Activity —
Pictures aside, return all of the records exactly as they stand.

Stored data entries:
============

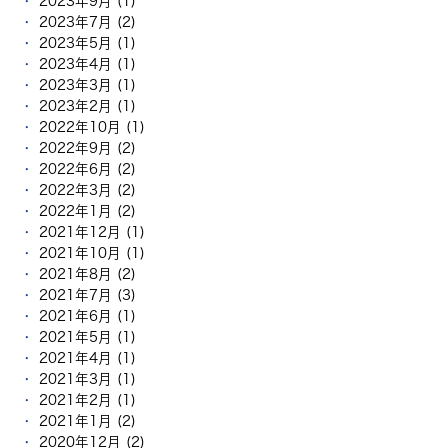
2023年9月 (1)
2023年7月 (2)
2023年5月 (1)
2023年4月 (1)
2023年3月 (1)
2023年2月 (1)
2022年10月 (1)
2022年9月 (2)
2022年6月 (2)
2022年3月 (2)
2022年1月 (2)
2021年12月 (1)
2021年10月 (1)
2021年8月 (2)
2021年7月 (3)
2021年6月 (1)
2021年5月 (1)
2021年4月 (1)
2021年3月 (1)
2021年2月 (1)
2021年1月 (2)
2020年12月 (2)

============

Solved problem —
2023年9月 (1)
2023年7月 (2)
2023年5月 (1)
2023年4月 (1)
2023年3月 (1)
2023年2月 (1)
2022年10月 (1)
2022年9月 (2)
2022年6月 (2)
2022年3月 (2)
2022年1月 (2)
2021年12月 (1)
2021年10月 (1)
2021年8月 (2)
2021年7月 (3)
2021年6月 (1)
2021年5月 (1)
2021年4月 (1)
2021年3月 (1)
2021年2月 (1)
2021年1月 (2)
2020年12月 (2)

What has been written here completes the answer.